5.6. Möglicher Einwand, das Finanzamt betrachte den Kläger nicht als forstwirtschaftlichen Unternehmer und er könne daher die steuerrechtlichen Privilegien eines forstwirtschaftlichen Unternehmers nicht nutzen
Der Unternehmerbegriff im Recht der gesetzlichen Unfallversicherung ist nicht identisch mit dem Unternehmerbegriff des Steuerrechts. Insofern ist eine steuerrechtliche Bewertung bezüglich der streitgegenständlichen Flächen und der unfallversicherungsrechtlichen Unternehmereigenschaft des Klägers ohne jede Bedeutung.
5.7. Möglicher Einwand, es bestehe kein Bedarf für einen Schutz durch die gesetzliche Unfallversicherung, da schon anderweitig ein Versicherungsschutz bestehe
Ohne Bedeutung wäre es, wenn sich der Kläger privat gegen das Unfallrisiko abgesichert hätte. Die gesetzliche Unfallversicherung stellt keine Option oder Wahlmöglichkeit bei der Absicherung dar, sondern baut auf einer Pflichtmitgliedschaft kraft Gesetzes auf, der man sich nicht durch privatrechtliche Gestaltungen entziehen kann. Denn anderenfalls würde der gesetzlichen Sozialversicherung, hier der Unfallversicherung, die Grundlage entzogen.
5.8. Möglicher Einwand, der Beitrag sei seiner Höhe nach nicht angemessen
Der Beitrag im vorliegenden Fall, der sich zu seinem ganz überwiegenden Teil aus dem Grundbeitrag zusammensetzt, ist der Höhe nach nicht zu beanstanden. Eine Grundbeitrag in Höhe von 65,- EUR pro Jahr liegt im Rahmen dessen, was von der Rechtsprechung als angemessen anerkannt ist.
6. Ergebnis
Die Entscheidung der Beklagten, den Kläger als forstwirtschaftlichen Unternehmer zu versichern und für die streitgegenständlichen Grundstücke einen Beitrag von rund 70,- EUR für das Beitragsjahr 2006 zu erheben, ist nicht zu beanstanden.

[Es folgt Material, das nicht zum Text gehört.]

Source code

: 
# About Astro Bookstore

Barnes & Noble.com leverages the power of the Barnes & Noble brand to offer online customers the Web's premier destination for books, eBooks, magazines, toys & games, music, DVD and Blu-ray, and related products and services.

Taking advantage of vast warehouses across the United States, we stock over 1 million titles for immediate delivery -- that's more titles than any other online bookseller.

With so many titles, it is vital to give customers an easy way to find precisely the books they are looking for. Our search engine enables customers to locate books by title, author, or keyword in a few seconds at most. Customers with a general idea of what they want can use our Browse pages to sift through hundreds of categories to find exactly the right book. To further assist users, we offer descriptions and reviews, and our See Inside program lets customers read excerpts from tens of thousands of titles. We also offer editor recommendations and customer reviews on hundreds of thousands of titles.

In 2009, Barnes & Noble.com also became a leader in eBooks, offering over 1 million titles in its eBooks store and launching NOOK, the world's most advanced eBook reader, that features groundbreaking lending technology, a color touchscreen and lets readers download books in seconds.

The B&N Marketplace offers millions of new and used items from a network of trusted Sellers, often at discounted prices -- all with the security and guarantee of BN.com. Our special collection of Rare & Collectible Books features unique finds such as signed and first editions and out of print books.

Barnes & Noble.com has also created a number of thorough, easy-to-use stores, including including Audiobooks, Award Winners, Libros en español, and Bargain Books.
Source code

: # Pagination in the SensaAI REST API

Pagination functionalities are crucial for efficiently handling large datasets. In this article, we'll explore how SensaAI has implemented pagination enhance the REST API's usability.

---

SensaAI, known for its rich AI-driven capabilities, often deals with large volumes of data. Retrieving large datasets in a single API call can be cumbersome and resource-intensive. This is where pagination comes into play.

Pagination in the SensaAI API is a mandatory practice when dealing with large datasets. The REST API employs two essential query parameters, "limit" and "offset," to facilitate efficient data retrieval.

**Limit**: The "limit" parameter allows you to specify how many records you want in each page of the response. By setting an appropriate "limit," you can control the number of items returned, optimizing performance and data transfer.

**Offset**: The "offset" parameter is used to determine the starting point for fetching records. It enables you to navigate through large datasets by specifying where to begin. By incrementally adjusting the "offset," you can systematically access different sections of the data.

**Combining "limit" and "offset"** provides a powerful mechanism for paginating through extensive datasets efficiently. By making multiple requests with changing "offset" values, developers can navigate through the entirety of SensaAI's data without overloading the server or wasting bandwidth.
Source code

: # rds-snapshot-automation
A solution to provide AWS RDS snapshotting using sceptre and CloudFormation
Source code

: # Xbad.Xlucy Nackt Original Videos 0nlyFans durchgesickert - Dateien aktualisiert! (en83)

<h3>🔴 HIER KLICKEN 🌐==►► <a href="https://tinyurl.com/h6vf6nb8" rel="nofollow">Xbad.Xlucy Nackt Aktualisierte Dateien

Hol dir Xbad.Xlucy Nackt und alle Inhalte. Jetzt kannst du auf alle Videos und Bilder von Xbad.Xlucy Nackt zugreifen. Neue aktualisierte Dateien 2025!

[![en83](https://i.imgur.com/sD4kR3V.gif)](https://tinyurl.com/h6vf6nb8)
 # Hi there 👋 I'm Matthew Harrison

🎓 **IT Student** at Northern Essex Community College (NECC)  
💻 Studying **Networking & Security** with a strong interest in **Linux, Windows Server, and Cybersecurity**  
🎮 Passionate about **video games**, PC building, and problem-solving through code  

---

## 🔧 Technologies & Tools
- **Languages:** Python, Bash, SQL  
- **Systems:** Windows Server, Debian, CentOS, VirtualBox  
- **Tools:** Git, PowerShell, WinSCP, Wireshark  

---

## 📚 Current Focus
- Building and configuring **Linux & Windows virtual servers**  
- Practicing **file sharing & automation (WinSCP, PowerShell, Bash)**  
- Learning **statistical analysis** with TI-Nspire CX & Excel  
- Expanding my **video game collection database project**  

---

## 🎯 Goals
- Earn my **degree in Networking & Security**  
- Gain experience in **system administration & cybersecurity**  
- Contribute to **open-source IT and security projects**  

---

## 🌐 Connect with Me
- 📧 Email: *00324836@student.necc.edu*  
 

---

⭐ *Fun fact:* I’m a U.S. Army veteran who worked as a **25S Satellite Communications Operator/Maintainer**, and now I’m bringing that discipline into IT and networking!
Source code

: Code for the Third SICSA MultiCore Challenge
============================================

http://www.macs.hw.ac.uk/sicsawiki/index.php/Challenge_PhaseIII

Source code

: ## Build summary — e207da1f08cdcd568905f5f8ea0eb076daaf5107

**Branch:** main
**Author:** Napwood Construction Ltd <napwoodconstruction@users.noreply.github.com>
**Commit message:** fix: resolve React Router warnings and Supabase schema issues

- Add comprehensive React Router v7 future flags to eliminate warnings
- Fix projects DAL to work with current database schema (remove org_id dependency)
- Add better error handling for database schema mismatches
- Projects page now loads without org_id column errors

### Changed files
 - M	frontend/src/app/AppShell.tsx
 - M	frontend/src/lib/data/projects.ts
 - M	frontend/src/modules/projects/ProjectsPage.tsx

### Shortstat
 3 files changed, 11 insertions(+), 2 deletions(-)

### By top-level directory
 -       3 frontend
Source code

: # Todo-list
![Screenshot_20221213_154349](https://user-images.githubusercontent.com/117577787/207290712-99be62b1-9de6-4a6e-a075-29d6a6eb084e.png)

Die Klage ist daher als unbegründet abzuweisen.
Die Kostenentscheidung ergibt sich aus §§ 183, 193 SGG und nicht aus § 197 a SGG, da der Kläger zu den in § 183 SGG benannten Personen gehört.
Dies entspricht der ständigen und aktuellen Rechtsprechung des BayLSG, die auf die ausführlichen Erläuterungen im Beschluss des Präsidentensenats vom 29.06.2005, Az.: L 1/3 U 291/04, verweist (vgl. Beschlüsse aller für den Bereich der gesetzlichen Unfallversicherung zuständigen Senate z.B. vom 11.10.2006, Az.: L 2 U 152/04, vom 16.05.2006, Az.: L 3 U 261/04, und vom 04.10.2006, Az.: L 17 B 603/05 U ER).
Ansatzpunkte, von dieser ständigen bayerischen Rechtsprechung abzuweichen, sieht das Gericht auch in Ansehung des Beschlusses des LSG Baden-Württemberg vom 15.03.2007, Az.: L 10 U 900/07 ER, L 10 U 900/07, nicht. Die dort vorgenommene Interpretation des Beschlusses des BSG vom 23.11.2006, Az.: B 2 U 258/06 B, kann das Gericht nicht teilen. So ist für das Gericht nicht erkennbar, dass sich das BSG in der vorgenannten Entscheidung weitergehende Gedanken zur Frage, ob bei Beitragsstreitigkeiten von Land- und Forstwirten ein Anwendungsfall des § 197 a SGG gegeben ist, gemacht hat. Vielmehr liegt für das Gericht der Schluss nahe, dass das BSG zur Frage der Anwendbarkeit des § 197 a SGG keine grundlegende Entscheidung hat treffen wollen und sich bei dieser Frage lediglich unreflektiert der Ansicht des vorentscheidenden Gerichts angeschlossen hat. Hätte das BSG eine grundlegende Entscheidung zu § 197 a SGG treffen wollen, hätte es sich mit Sicherheit mit der unterschiedlichen Rechtsprechung auf Ebene der Landessozialgerichte auseinandergesetzt. Dass dazu im Beschluss des BSG vom 23.11.2006 keinerlei Ausführungen enthalten sind, belegt, dass die Frage, ob § 197 a SGG bei derartigen Streitigkeiten zur Anwendung kommt, keiner genaueren Prüfung unterzogen worden ist.